I think you have to be careful and read the reasons why people disliked the boards. I find many times in customer reviews, people will give the board a bad review or score based on a trivial or subjective reason. Some times it's the customers fault for not properly researching what they needed in the first place. Such reasons are not the fault of the board's manufacturing, quality or design and I think this makes up a sizable portion of bad scores for a lot of components.

Unless you see consistent and repeating claims of genuine failures, I'm always very cautious and look at the specific reasons for bad scores/reviews. Newegg specifically is bad for this as people will give something a 1 egg score because they didn't like newegg's customer service or their shipment arrived late, etc. 

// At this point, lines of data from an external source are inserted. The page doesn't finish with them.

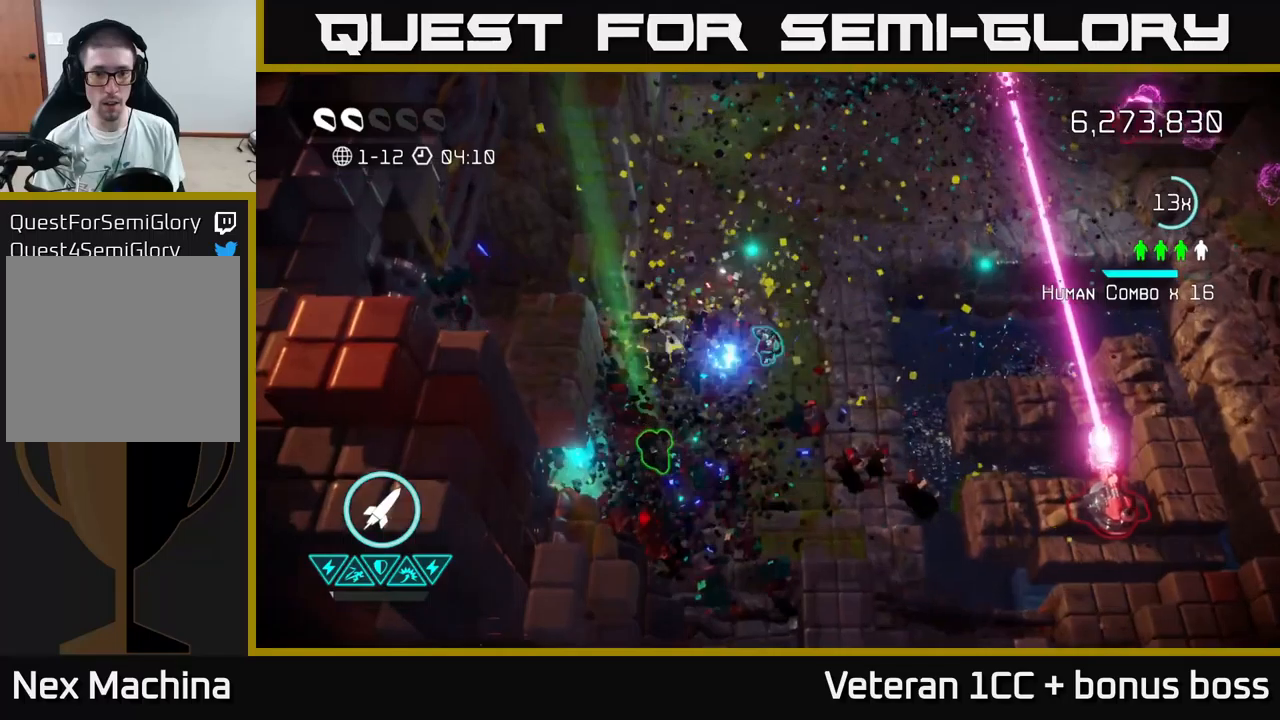
{"buttons": [], "left_stick": "left", "right_stick": "up-left", "events": [[17, "R2", "down"], [117, "left_stick", "down-left"], [133, "R2", "up"], [133, "right_stick", "down-left"], [417, "left_stick", "left"], [417, "right_stick", "up-left"]]}
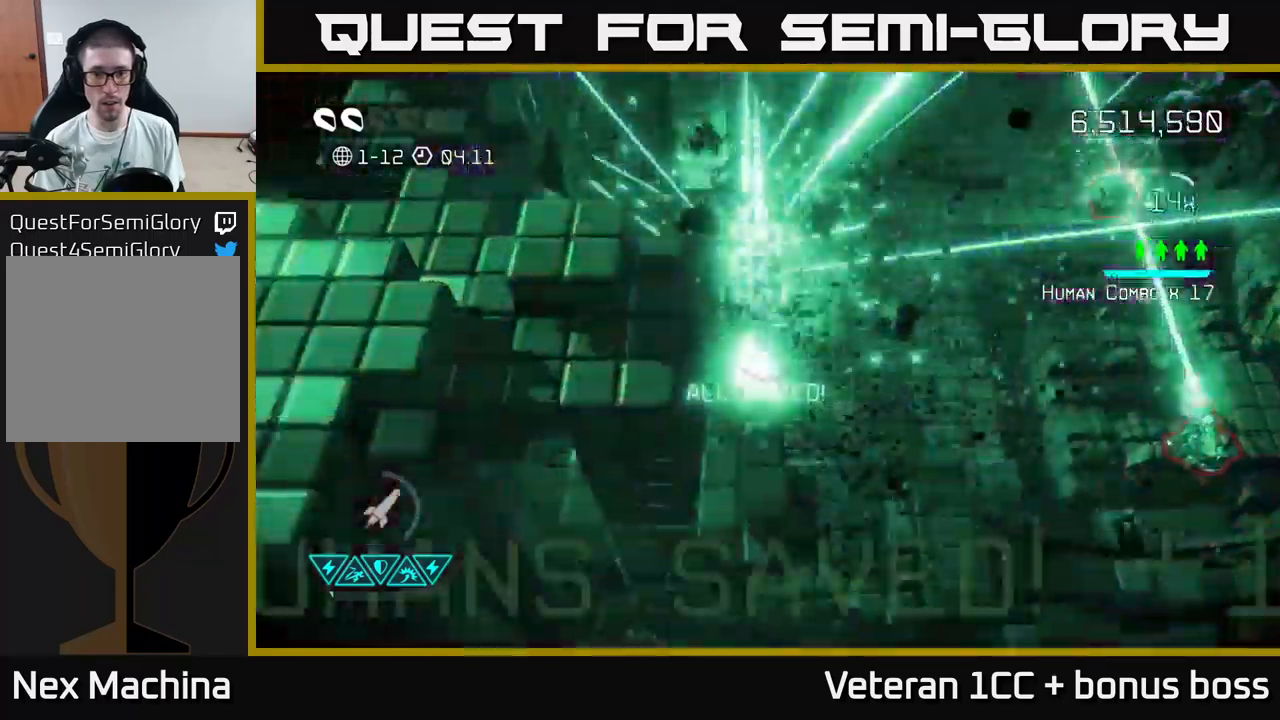
{"buttons": [], "left_stick": "up-right", "right_stick": "right", "events": [[50, "right_stick", "up-right"], [217, "left_stick", "up-right"], [433, "right_stick", "right"]]}
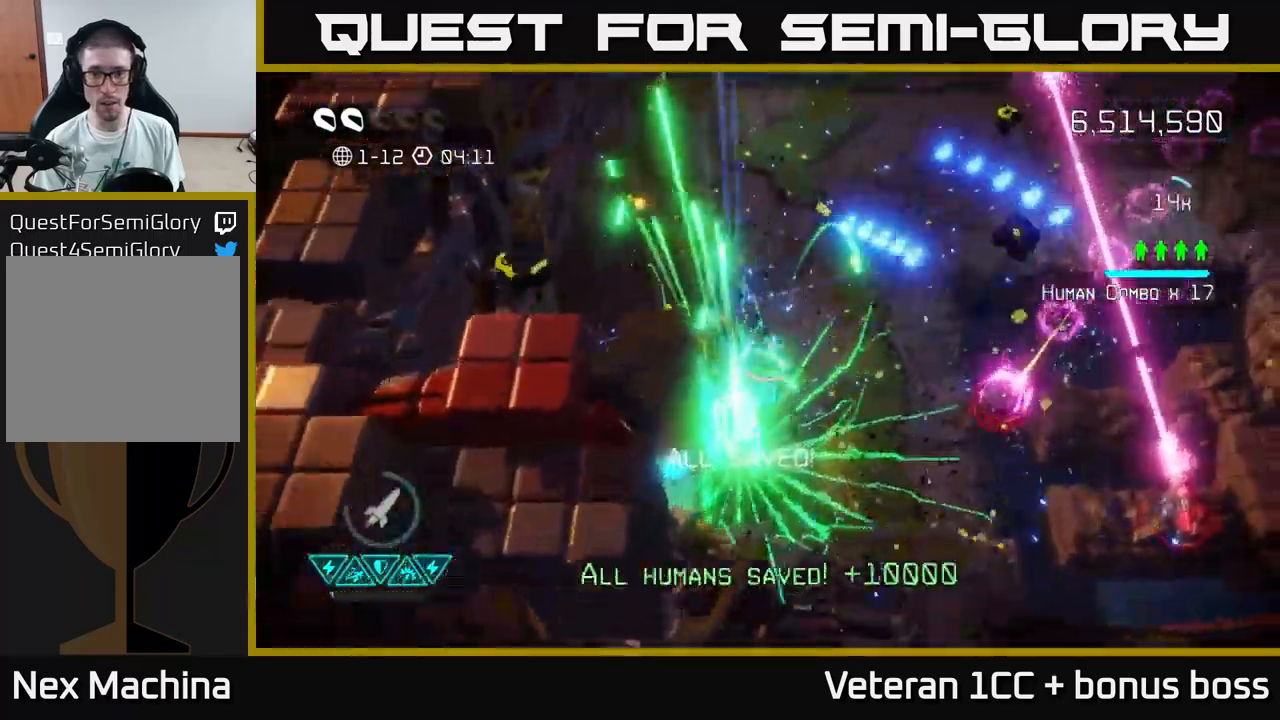
{"buttons": [], "left_stick": "up-right", "right_stick": "down-right", "events": [[200, "right_stick", "down-right"]]}
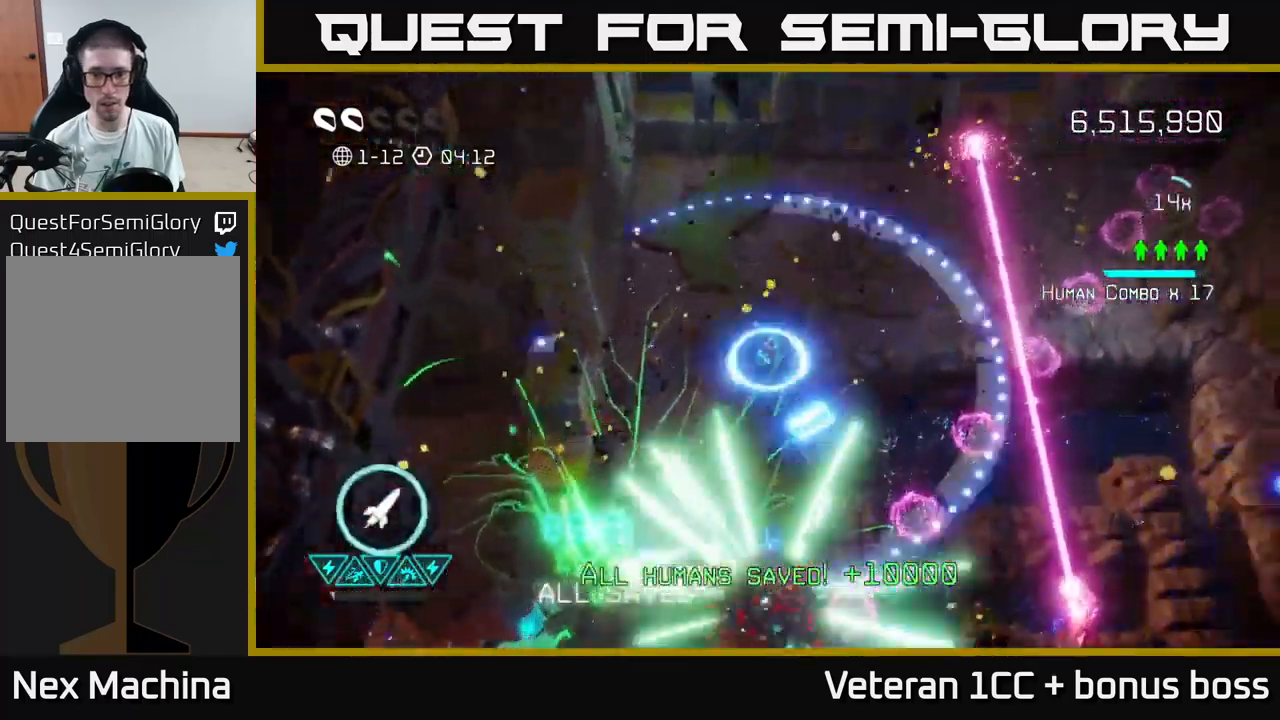
{"buttons": [], "left_stick": "down-right", "right_stick": "down-right", "events": [[83, "right_stick", "down"], [150, "left_stick", "up-left"], [317, "right_stick", "down-right"], [350, "left_stick", "down-right"]]}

I'm the type of person who is not brand bias and does not look at something purely because of who makes it but rather I look at the physical product itself. I look at the feature set, quality of the components and price along with carefully scrutinizing the customer reviews to get a good idea of how "good" a certain product may be and make a decision based on that. I don't care if it's made by Biostar, ECS, Gigabyte, Asus or whoever. if the product itself is good, then it's worthy of being given a chance. We also shouldn't hold grudges against specific companies for know past failures (Seagate 1.5TB HDDs). One bad product does not mean all products thereafter will also be bad. If the company is well known and has a strong reputation within the community, you have to give them the benefit of the doubt that they will improve future products.  

EX58-UD5 running like a champ never had any problems, must be about 4 or so years old now, OC i7 920 3.8ghz. I rather like Gigabyte and will most likely be buying a board from them when I decide to upgrade in the future.